The irony is that China’s obstruction has helped to allow the Syrian civil war to spread instability throughout the whole Middle East.  ISIL’s rise in Iraq, Syria, and elsewhere necessitated an international response due to its potential impact on the global economy and the further instability that it threatens to trigger.  China, heavily invested in the petroleum sector in Iraq and throughout the Gulf, faces real costs if ISIL survives.  While many regional states as well as the United States and much of Europe have gone to war against ISIL, China has not contributed to that fight.  It has voiced support for the actions of others, but still argue that the best way to defeat ISIL is by working with the Assad regime.  In other words, China has done what it usually does: engage diplomatically but avoid contributing its own blood and treasure to protect investment and enhance stability.

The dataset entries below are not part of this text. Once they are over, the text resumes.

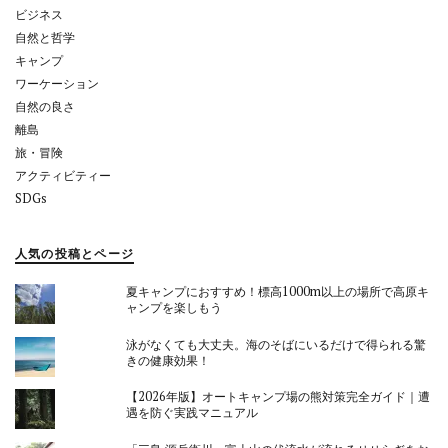
ン
ビジネス
自然と哲学
キャンプ
ワーケーション
自然の良さ
離島
旅・冒険
アクティビティー
SDGs
人気の投稿とページ
夏キャンプにおすすめ！標高1000m以上の場所で高原キ
ャンプを楽しもう
泳がなくても大丈夫。海のそばにいるだけで得られる驚
きの健康効果！
【2026年版】オートキャンプ場の熊対策完全ガイド｜遭
遇を防ぐ実践マニュアル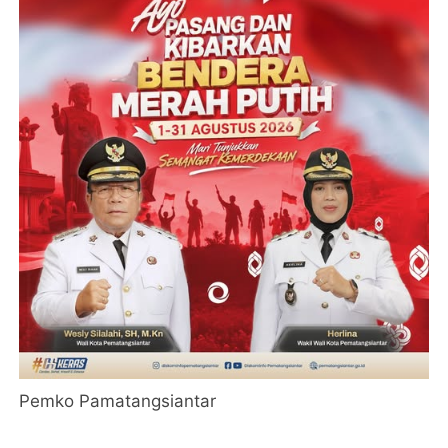
Pemko Pamatangsiantar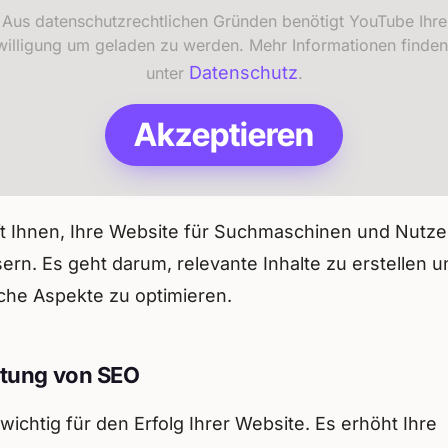
Aus datenschutzrechtlichen Gründen benötigt YouTube Ihre
willigung um geladen zu werden. Mehr Informationen finden
Datenschutz
unter
.
Akzeptieren
ft Ihnen, Ihre Website für Suchmaschinen und Nutze
ern. Es geht darum, relevante Inhalte zu erstellen u
che Aspekte zu optimieren.
tung von SEO
 wichtig für den Erfolg Ihrer Website. Es erhöht Ihre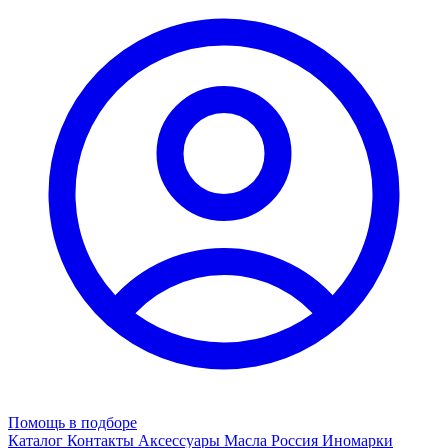
Помощь в подборе
Каталог
Контакты
Аксессуары
Масла
Россия
Иномарки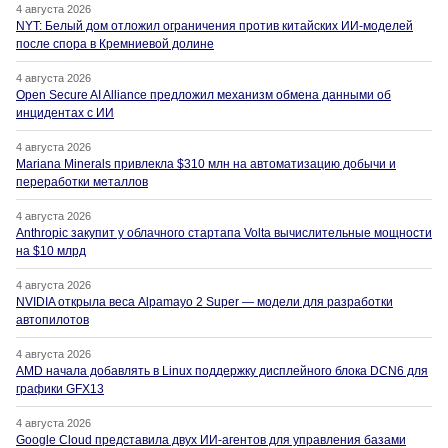
4 августа 2026
NYT: Белый дом отложил ограничения против китайских ИИ-моделей
после спора в Кремниевой долине
4 августа 2026
Open Secure AI Alliance предложил механизм обмена данными об
инцидентах с ИИ
4 августа 2026
Mariana Minerals привлекла $310 млн на автоматизацию добычи и
переработки металлов
4 августа 2026
Anthropic закупит у облачного стартапа Volta вычислительные мощности
на $10 млрд
4 августа 2026
NVIDIA открыла веса Alpamayo 2 Super — модели для разработки
автопилотов
4 августа 2026
AMD начала добавлять в Linux поддержку дисплейного блока DCN6 для
графики GFX13
4 августа 2026
Google Cloud представила двух ИИ-агентов для управления базами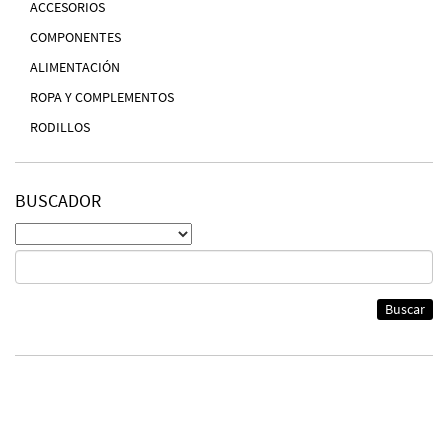
ACCESORIOS
COMPONENTES
ALIMENTACIÓN
ROPA Y COMPLEMENTOS
RODILLOS
BUSCADOR
Buscar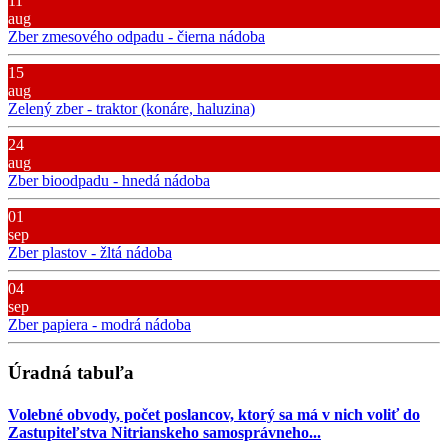
11
aug
Zber zmesového odpadu - čierna nádoba
15
aug
Zelený zber - traktor (konáre, haluzina)
24
aug
Zber bioodpadu - hnedá nádoba
01
sep
Zber plastov - žltá nádoba
04
sep
Zber papiera - modrá nádoba
Úradná tabuľa
Volebné obvody, počet poslancov, ktorý sa má v nich voliť do
Zastupiteľstva Nitrianskeho samosprávneho...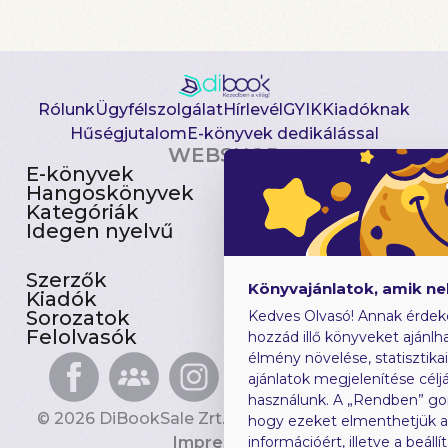
Rólunk
Ügyfélszolgálat
Hírlevél
GYIK
Kiadóknak
Hűségjutalom
E-könyvek dedikálással
WEBSHOP
E-könyvek
Csomagajánlatok
Hangoskönyvek
Akciósak
Kategóriák
Előjegyezhetők
Idegen nyelvű
Újdonságok
Szerzők
Gyerekkönyvek
Könyvajánlatok, amik n
Kiadók
Heti toplista
Sorozatok
Ajándékutalvány
Kedves Olvasó! Annak érdek
Felolvasók
Blog
hozzád illő könyveket ajánlha
élmény növelése, statisztika
ajánlatok megjelenítése céljá
használunk. A „Rendben” go
© 2026 DiBookSale Zrt. Minden jog fenntartva.
hogy ezeket elmenthetjük 
Impresszum
információért, illetve a beál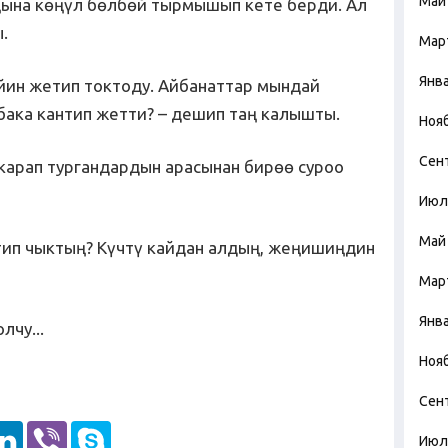
Май
ңына көңүл бөлбөй тырмышып кете берди. Ал
.
Мар
Янв
йин жетип токтоду. Айбанаттар мындай
бака кантип жетти? – дешип таң калышты.
Ноя
Сен
карап тургандардын арасынан бирөө суроо
Июл
Май
нтип чыктың? Күчтү кайдан алдың, жеңишиңдин
Мар
Янв
лчу...
Ноя
Сен
Июл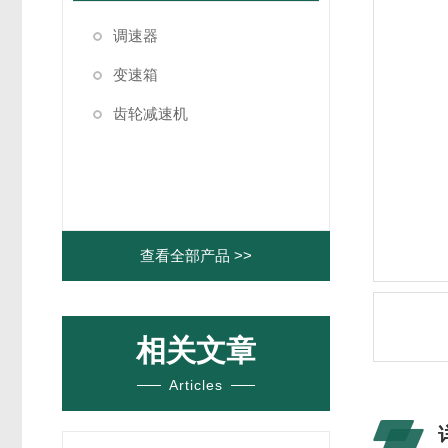
调速器
变速箱
齿轮减速机
查看全部产品 >>
相关文章
Articles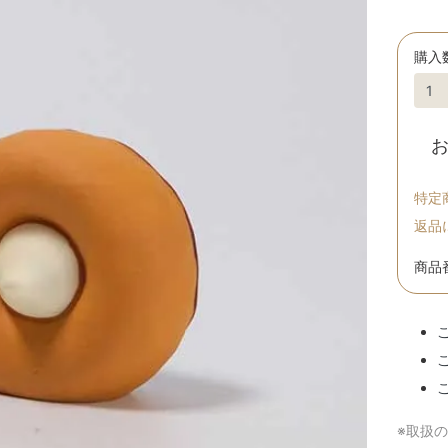
購入
特定
返品
商品番
※取扱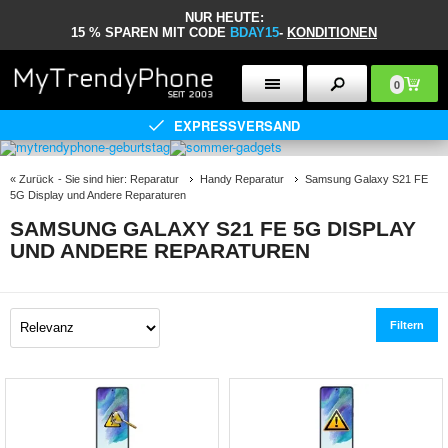
NUR HEUTE:
15 % SPAREN MIT CODE
BDAY15
-
KONDITIONEN
0
EXPRESSVERSAND
«
Zurück
- Sie sind hier:
Reparatur
Handy Reparatur
Samsung Galaxy S21 FE
5G Display und Andere Reparaturen
SAMSUNG GALAXY S21 FE 5G DISPLAY
UND ANDERE REPARATUREN
Filtern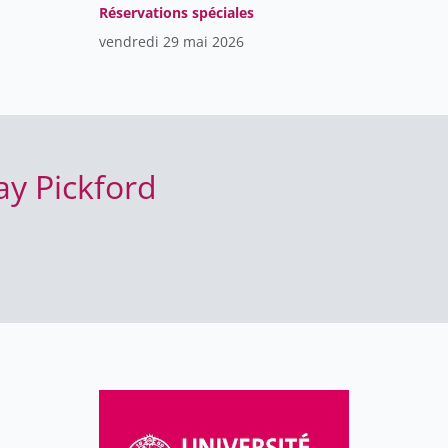
Réservations spéciales
vendredi 29 mai 2026
ay Pickford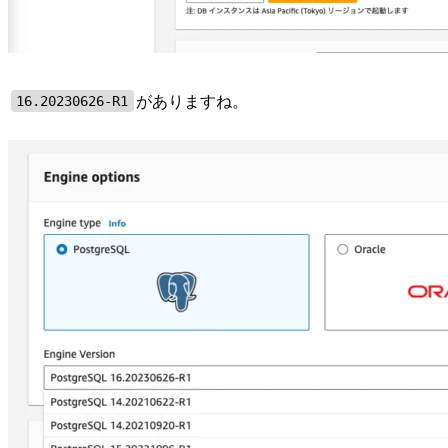
がありますね。
16.20230626-R1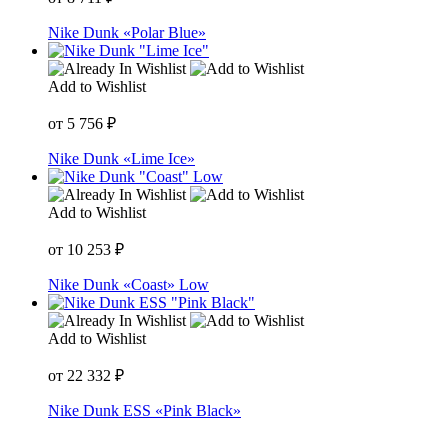
Nike Dunk «Polar Blue»
Add to Wishlist
от
5 756
₽
Nike Dunk «Lime Ice»
Add to Wishlist
от
10 253
₽
Nike Dunk «Coast» Low
Add to Wishlist
от
22 332
₽
Nike Dunk ESS «Pink Black»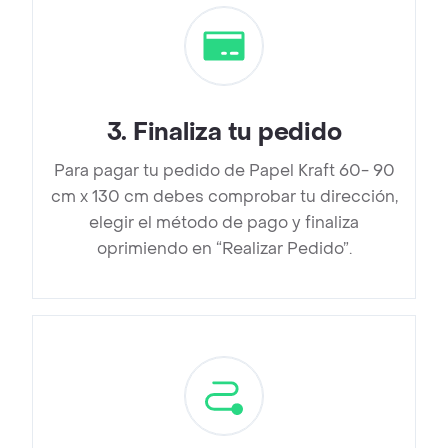
3
.
Finaliza tu pedido
Para pagar tu pedido de Papel Kraft 60- 90
cm x 130 cm debes comprobar tu dirección,
elegir el método de pago y finaliza
oprimiendo en “Realizar Pedido”.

China will not enjoy such privileges for much longer. As it begins to form the Overland Silk Route in Central Asia and becomes ever more tied to the Middle East, security risks that threaten this ambitious plan will become more salient.  The security implications of the push west, both domestic and foreign, is debated within China’s strategic community, especially in light of reports that ISIL’s ranks now include a small contingent of Chinese citizens who may one day return home.

Beijing knows that as it grows in power, more and more actors will expect it to become a security provider.  Beijing will remain hesitant to take on such a role, but nevertheless is developing an ability to project power in West Asia.  The People’s Liberation Army-Navy (PLAN) has maintained ships near the Horn of Africa to conduct anti-piracy operations and provide protection for Chinese commercial vessels operating in that area.  This has proved China’s capability to operate far from its near seas.  Port visits in the Persian Gulf and South Asia by PLAN vessels have also increased.  Analysts expect the PLAN to increase its presence in these regions even further.

The rise of ISIL presented an opportunity for China to cooperate with a large international coalition and to stake out its position in a region critical to its future.  China let the opportunity pass.  Instead, it calls for the continuation of Assad’s regime until a political settlement is reached.  Save the support of Iran and Russia, this position is opposed by much of the international community due to Assad’s extreme tactics and refusal to engage in dialogue with the opposition.  China, by following its traditional preference for political continuity and avoiding foreign conflicts, has hurt its brand in the Middle East, annoyed many in the international community, done nothing to combat ISIL, and positioned itself as a core supporter of the Assad regime.

China has some decisions to make.  It cannot claim that it is a developing economy that bears no responsibility for stability outside its borders.  Rather, it is a global actor with an increasing international footprint.  Other powers will expect China to be involved in global crises and that expectation, even when it is not the preference of China itself, will either force it to pick sides or have its side determined by others.

 

Jeffrey Payne is the Manager of Academic Affairs at the Near East South Asia Center for Strategic Studies in Washington, DC. The views expressed in this article are his alone and do not represent the official policy or position of the National Defense University, the Department of Defense, or the U.S. government.